#### [Exercise requirements]
Each line in the entries below that holds the string "если" must be copied.

◆ ◆ ◆ ◆

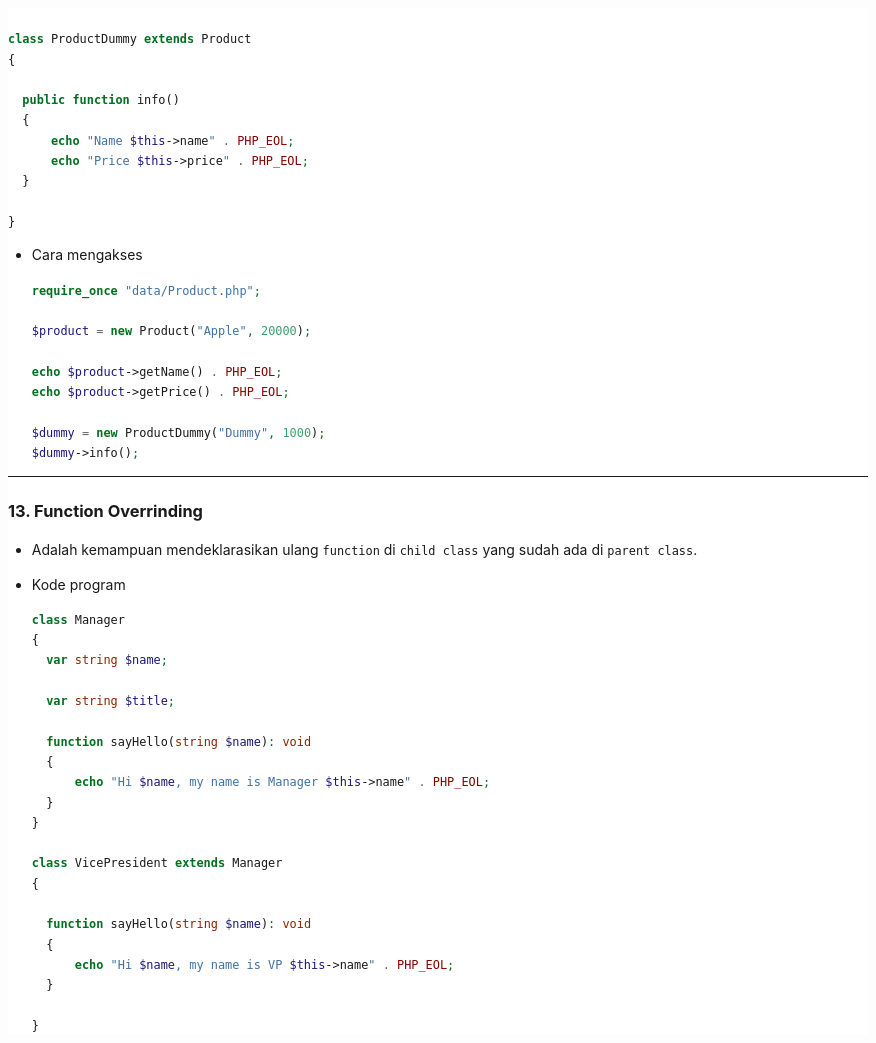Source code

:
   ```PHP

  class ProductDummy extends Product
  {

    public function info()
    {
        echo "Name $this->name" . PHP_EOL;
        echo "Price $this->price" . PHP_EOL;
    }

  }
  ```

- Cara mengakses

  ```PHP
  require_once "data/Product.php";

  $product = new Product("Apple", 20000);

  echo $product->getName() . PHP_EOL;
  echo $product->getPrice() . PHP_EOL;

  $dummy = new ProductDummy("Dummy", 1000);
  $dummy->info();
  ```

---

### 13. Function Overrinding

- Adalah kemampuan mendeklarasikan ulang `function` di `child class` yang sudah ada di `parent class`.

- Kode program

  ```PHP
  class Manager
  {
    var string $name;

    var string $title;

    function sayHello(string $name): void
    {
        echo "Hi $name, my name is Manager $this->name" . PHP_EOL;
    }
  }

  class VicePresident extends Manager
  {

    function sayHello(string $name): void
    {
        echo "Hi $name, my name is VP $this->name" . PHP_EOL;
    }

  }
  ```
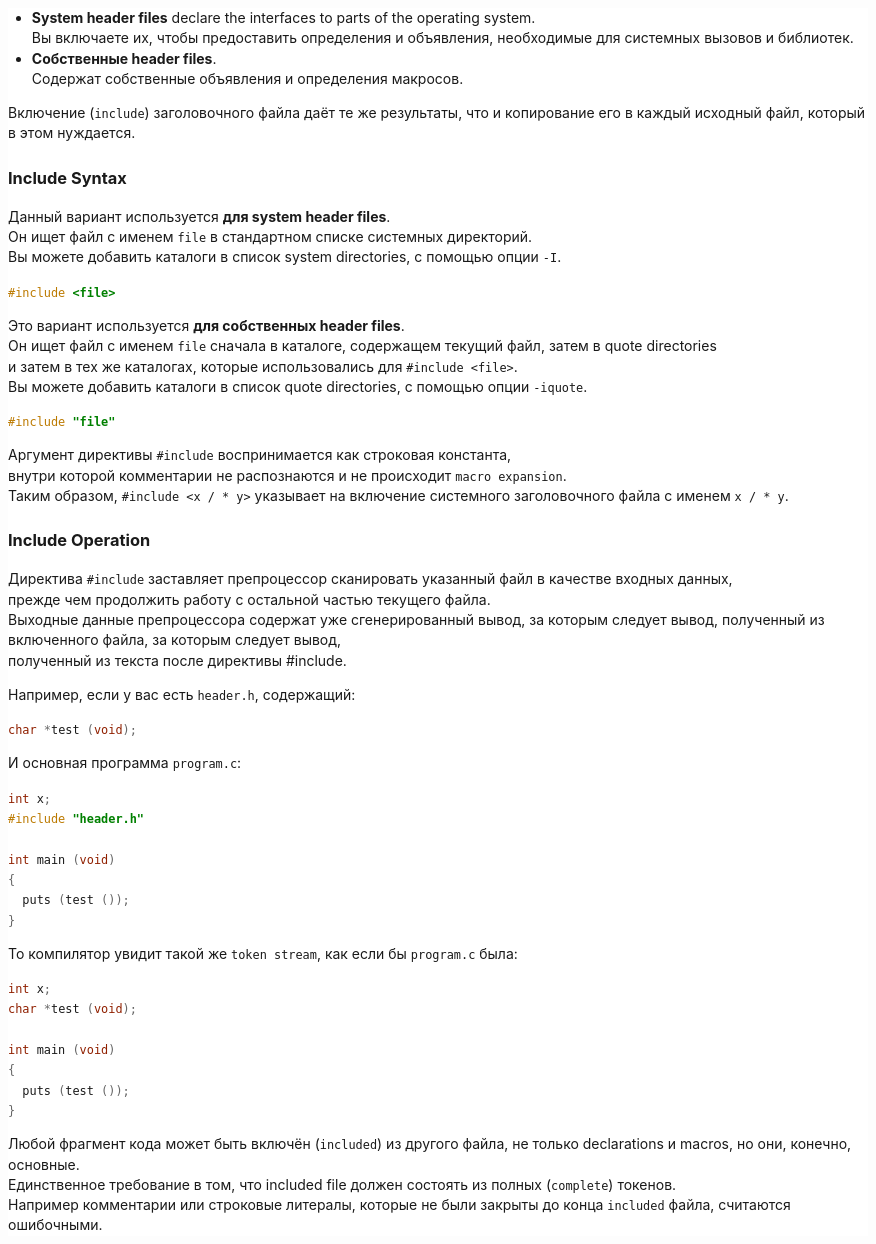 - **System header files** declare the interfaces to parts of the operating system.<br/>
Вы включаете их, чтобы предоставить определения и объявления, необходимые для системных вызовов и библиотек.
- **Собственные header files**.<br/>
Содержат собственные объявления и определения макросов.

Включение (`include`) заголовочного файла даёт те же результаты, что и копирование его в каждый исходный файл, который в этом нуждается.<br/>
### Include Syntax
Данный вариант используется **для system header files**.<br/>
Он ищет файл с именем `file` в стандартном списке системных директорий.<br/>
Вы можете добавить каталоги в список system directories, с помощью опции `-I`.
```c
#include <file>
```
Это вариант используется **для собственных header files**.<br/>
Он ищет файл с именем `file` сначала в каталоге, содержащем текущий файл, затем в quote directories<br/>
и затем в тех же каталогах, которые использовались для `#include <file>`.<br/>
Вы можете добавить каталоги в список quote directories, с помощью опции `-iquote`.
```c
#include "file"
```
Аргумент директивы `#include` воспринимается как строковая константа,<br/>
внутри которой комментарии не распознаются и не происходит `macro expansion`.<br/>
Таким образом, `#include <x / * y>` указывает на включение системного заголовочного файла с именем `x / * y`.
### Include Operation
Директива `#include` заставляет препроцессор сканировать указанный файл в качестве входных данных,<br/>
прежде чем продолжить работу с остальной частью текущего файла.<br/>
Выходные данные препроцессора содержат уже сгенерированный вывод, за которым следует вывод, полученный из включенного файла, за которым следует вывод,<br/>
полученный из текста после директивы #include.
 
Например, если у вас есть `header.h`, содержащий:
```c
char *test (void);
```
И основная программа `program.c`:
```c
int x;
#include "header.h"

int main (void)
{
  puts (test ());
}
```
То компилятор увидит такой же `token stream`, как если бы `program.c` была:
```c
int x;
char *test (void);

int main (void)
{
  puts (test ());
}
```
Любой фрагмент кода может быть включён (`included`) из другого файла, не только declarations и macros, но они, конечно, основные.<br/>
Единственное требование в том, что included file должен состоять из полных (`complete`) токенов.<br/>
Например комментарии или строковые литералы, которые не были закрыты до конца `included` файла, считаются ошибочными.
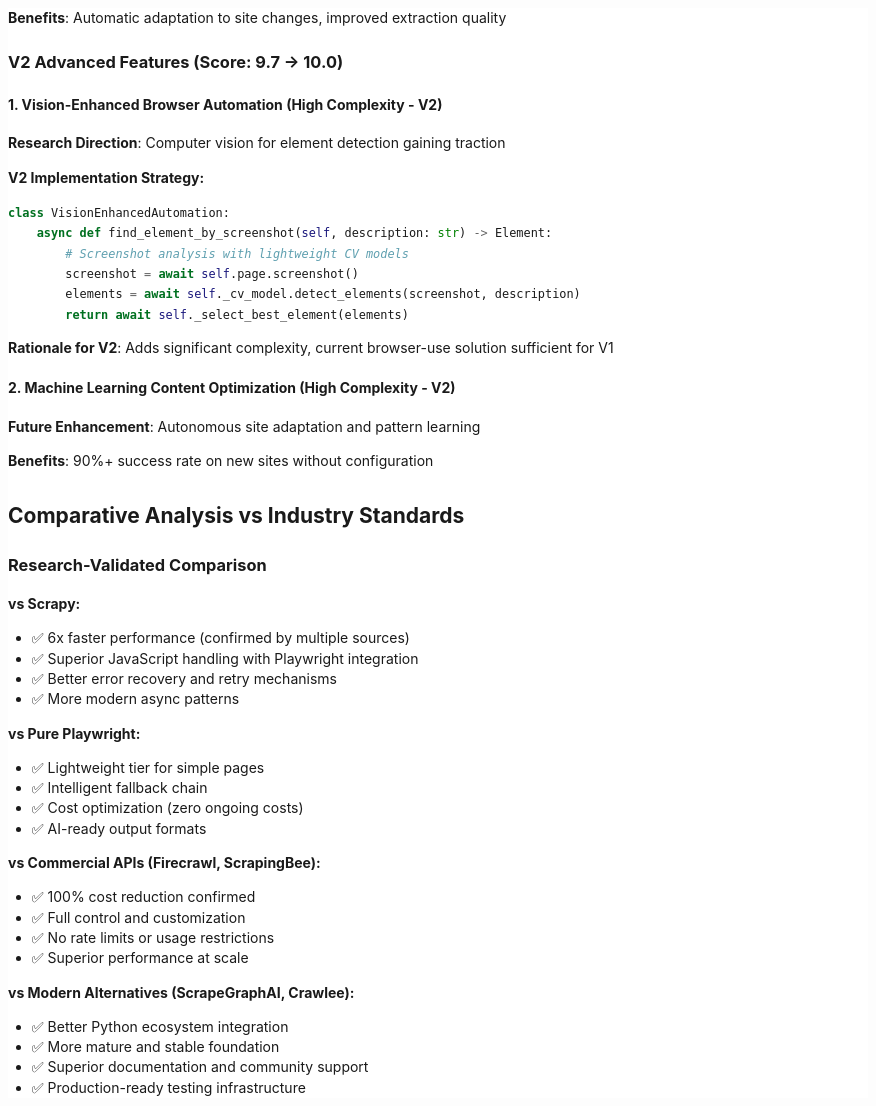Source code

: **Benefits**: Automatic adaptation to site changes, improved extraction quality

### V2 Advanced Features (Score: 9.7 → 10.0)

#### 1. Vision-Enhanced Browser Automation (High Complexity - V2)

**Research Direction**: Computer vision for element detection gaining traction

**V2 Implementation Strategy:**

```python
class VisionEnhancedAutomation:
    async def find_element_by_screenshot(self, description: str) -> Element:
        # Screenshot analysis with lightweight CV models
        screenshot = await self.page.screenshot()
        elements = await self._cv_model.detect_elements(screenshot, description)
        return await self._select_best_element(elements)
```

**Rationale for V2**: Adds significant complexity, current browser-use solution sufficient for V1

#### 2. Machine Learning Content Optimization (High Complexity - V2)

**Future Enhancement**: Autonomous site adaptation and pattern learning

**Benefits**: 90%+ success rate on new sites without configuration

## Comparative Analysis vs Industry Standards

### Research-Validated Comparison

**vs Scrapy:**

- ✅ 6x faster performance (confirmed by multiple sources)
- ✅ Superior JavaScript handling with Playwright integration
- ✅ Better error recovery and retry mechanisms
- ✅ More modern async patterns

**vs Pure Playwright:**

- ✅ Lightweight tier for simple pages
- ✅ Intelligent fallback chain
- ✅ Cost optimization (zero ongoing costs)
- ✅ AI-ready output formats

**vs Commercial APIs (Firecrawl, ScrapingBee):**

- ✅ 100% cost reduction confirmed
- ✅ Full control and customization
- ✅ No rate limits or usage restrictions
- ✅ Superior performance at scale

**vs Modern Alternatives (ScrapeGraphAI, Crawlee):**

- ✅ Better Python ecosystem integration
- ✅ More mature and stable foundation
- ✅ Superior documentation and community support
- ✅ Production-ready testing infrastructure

◆ ◆ ◆ ◆

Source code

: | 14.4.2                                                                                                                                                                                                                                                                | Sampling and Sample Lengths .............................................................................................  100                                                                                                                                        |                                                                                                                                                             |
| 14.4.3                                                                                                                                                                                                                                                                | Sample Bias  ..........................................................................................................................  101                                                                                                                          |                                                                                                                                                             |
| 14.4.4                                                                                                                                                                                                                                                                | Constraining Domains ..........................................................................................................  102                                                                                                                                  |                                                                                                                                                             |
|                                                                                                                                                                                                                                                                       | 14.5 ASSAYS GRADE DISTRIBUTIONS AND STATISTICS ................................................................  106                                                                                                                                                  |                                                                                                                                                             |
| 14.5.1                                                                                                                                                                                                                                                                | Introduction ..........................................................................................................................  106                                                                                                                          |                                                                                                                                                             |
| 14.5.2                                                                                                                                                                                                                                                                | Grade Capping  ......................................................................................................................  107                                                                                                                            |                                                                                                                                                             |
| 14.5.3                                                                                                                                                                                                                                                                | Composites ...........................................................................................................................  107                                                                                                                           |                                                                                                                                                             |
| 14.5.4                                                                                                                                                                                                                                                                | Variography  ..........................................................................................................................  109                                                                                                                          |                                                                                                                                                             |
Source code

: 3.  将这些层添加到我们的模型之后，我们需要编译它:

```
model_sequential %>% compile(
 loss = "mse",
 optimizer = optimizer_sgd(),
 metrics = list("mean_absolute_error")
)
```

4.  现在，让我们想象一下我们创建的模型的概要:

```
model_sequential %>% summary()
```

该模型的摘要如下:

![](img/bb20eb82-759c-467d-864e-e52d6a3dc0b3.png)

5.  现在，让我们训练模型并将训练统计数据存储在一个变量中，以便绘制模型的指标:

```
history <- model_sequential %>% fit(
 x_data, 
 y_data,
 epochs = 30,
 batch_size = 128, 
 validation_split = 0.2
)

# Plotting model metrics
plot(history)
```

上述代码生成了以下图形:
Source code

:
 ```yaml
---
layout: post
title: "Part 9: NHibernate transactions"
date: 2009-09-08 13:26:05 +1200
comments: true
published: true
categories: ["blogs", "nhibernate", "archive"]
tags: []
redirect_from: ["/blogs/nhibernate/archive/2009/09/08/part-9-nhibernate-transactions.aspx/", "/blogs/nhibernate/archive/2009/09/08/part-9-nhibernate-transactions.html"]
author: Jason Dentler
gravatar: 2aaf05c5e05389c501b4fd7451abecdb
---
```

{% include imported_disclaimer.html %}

◆ ◆ ◆ ◆

#### [Answer below]
Например, если у вас есть `header.h`, содержащий:
То компилятор увидит такой же `token stream`, как если бы `program.c` была:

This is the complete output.